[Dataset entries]
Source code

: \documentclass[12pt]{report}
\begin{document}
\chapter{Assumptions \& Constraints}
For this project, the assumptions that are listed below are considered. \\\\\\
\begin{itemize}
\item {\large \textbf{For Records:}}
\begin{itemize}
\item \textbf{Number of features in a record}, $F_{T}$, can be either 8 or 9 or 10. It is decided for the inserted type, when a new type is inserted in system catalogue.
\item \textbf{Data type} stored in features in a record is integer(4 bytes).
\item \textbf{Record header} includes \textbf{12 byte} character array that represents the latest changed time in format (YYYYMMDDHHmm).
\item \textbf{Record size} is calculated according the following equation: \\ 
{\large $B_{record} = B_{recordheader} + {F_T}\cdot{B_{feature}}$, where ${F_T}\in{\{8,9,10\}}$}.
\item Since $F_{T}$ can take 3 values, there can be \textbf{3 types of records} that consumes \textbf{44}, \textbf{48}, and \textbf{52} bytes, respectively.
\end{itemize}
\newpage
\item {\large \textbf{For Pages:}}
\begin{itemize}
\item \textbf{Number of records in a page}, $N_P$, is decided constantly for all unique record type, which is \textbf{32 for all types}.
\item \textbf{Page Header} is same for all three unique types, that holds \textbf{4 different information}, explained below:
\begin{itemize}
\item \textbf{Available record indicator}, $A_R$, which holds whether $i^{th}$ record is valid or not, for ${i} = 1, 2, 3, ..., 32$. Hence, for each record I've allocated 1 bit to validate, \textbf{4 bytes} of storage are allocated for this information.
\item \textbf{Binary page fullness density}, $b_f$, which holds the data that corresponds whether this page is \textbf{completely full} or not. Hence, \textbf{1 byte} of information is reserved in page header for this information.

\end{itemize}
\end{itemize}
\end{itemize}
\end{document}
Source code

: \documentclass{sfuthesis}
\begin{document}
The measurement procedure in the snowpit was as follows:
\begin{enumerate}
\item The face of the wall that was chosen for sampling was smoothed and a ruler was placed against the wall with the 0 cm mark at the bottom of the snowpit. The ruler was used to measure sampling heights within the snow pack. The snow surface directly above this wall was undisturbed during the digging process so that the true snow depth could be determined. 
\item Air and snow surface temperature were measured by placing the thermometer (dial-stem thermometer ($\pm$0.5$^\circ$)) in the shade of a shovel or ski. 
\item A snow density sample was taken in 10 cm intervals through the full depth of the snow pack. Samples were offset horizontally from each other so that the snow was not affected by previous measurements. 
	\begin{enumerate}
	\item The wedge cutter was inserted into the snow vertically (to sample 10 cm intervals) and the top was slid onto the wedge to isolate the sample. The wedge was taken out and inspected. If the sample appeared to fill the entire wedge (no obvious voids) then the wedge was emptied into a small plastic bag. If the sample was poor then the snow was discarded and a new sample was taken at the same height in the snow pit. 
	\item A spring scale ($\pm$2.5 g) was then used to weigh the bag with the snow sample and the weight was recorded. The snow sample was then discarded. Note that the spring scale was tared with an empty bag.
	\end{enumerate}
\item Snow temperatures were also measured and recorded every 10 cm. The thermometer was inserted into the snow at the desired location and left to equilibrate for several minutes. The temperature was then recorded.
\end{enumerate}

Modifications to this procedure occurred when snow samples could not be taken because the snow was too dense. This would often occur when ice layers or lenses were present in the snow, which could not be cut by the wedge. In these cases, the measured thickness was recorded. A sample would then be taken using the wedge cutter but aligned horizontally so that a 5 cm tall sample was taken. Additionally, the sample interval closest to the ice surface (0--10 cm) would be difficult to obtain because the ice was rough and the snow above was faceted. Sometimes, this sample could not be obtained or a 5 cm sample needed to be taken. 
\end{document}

▸ **Work task**: In the records above, how many lines contain the word "horizontally"? State only the number.

▸ **Response area**: 2